Da questo volume affiora proprio, come sottolinea Luis Sánchez Navarro, l’attenzione o ancor meglio la «rilevanza» di Schökel per una «cristologia sponsale» presente nei Vangeli Sinottici (Luca, Matteo e Marco): basti pensare alla figura di Gesù alle nozze di Cana. Ma forse anche qualcosa di più. A giudizio di Luca Pedroli la sua «comprensione della Scrittura» nel solco di concetti e categorie di pensiero a lui care come «metafora sponsale» e «analogia nuziale» sono state i suoi personali contributi per spiegare in fondo «il rapporto tra Dio e il suo popolo» nell’Antico e nel Nuovo Testamento.

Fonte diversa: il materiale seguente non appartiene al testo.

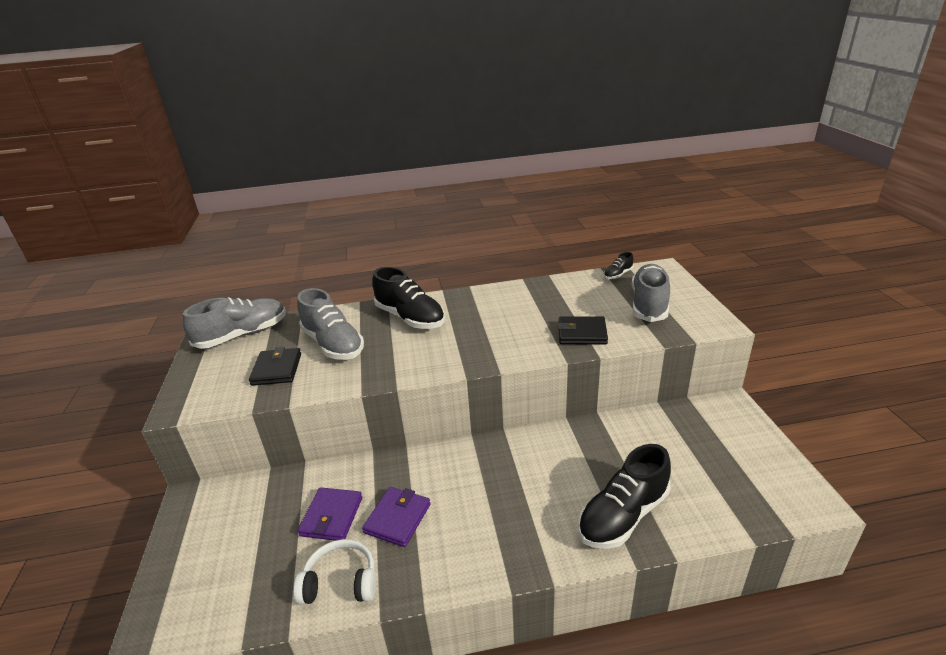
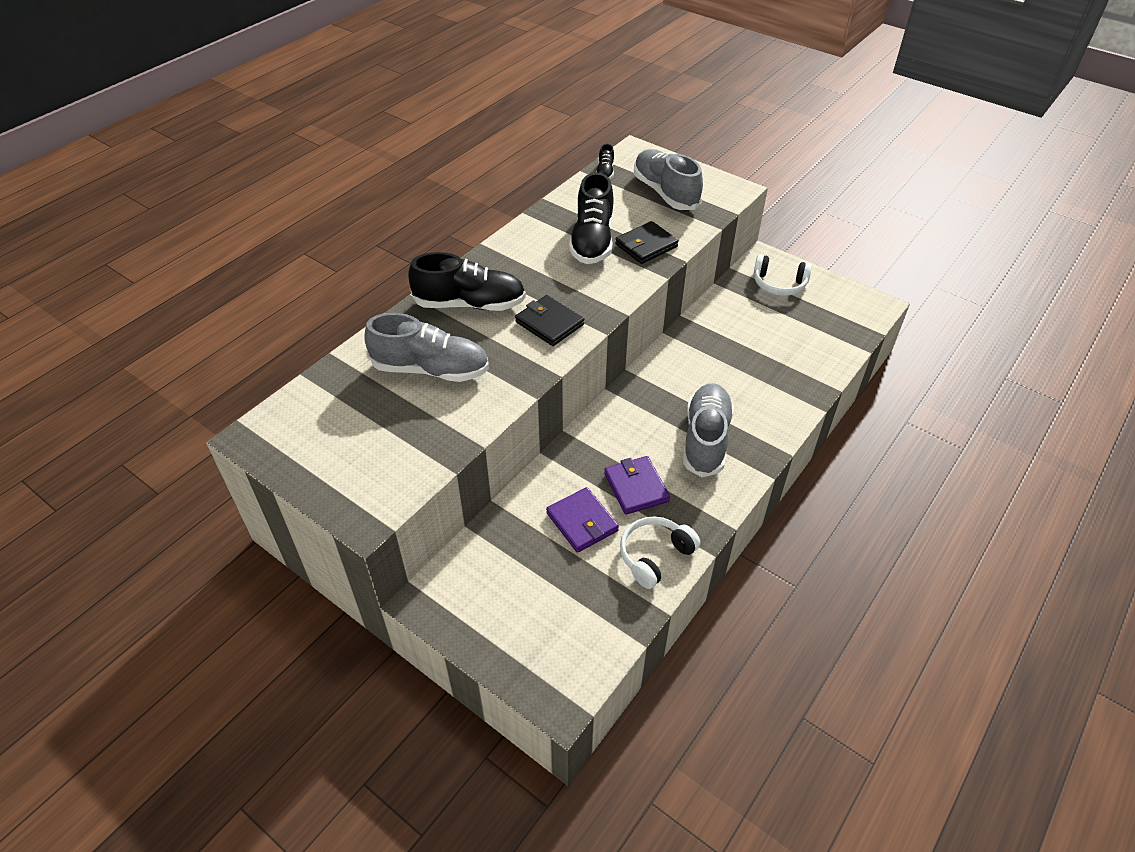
camera: 45 degrees left, 15 degrees up
(242, 335) = (305, 414): grey shoe -> grey shoe (705, 439)
(277, 369) = (411, 424): black wallet -> black wallet (549, 323)
(623, 515) = (782, 382): black shoe -> black shoe (592, 240)
(721, 431) = (779, 284): none -> white headphones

A cento anni dalla nascita, è forse giusto rievocare Schökel con le stesse parole che amava ripetere ai suoi allievi, come testimonia nel suo toccante ricordo il gesuita belga Jean-Louis Ska. Parole che hanno il sapore di un testamento spirituale e non solo per gli amanti della Scrittura: «Il testo biblico è come uno spartito di musica. Lo spartito non è musica, però. Occorre suonare o cantare, occorre interpretare lo spartito. Occorre anche interpretare il testo biblico, altrimenti rimane lettera morta».